In the end, all of these “coincidences” stack a bit high, and it seems reasonable for The Examiner to surmise that taxpayer money just might be feeding a political machine that provides patronage jobs and public funds for loyalists and political power for those ruthless enough to use and abuse that power. Understandably, the drivers and beneficiaries of such a corrupted system would like for The Examiner to move on and the voters to forget.
We certainly understand why Hopkins wants to move on. Surely, he would rather The Examiner not report that a search of public records revealed his multiple emails to his friend Airdo’s law firm, asking favors ranging from painting curbs in his neighborhood to fixing his streetlight to asking if the village could help get more parking spaces in his subdivision. (Of course, Airdo dutifully tasked the village administrator with granting these favors.)

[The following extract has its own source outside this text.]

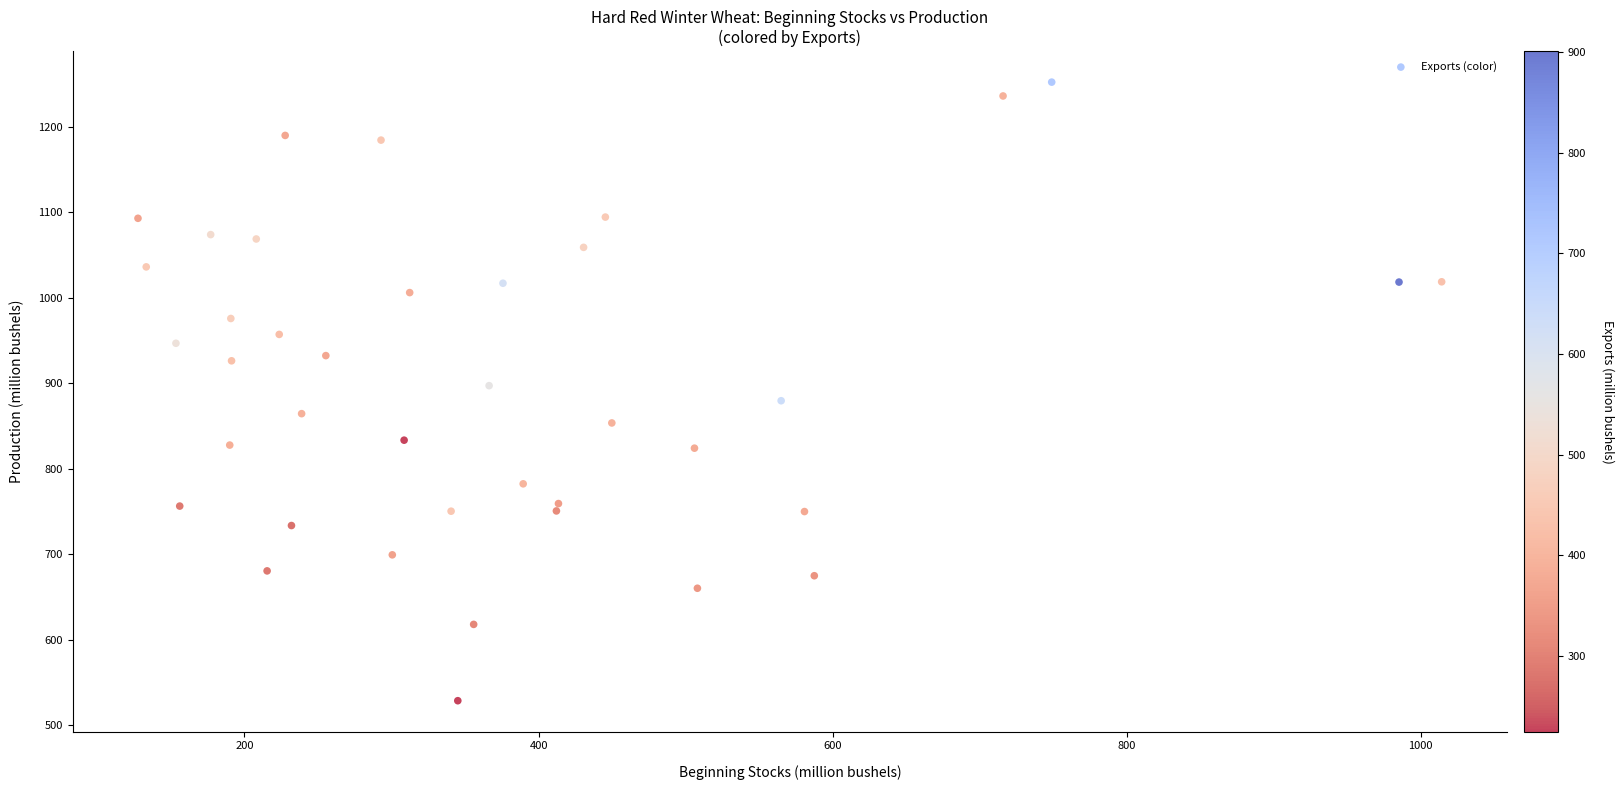

What is the range of Y values (max minus min)?

723.6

And we certainly understand why Airdo might urge Hopkins, and others who seem to benefit from his friendship, to come to the board meeting and create a perception that people are fed up with reading about the official misconduct reported in The Examiner. Airdo surely wouldn’t want The Examiner to write, for example, about another pestering email he sent to the village administrator, asking her to “check the parkway trees at 304 Jessica Parkway” which “are in urgent need of trimming.” After all, that’s Brian McGuire’s house. Just one more coincidence.
The foregoing merely scratches the surface of what is known about these people. More, to be sure, has been and will continue to be found in the public record, including campaign contributions, bill lists, police files, and tax documents.
The Examiner has by all indications been faithful to the truth. It owes the community the truth. Though painful now, that truth will, in the long run, be critical to the restoration of integrity and decency at Village Hall and Hanover Township.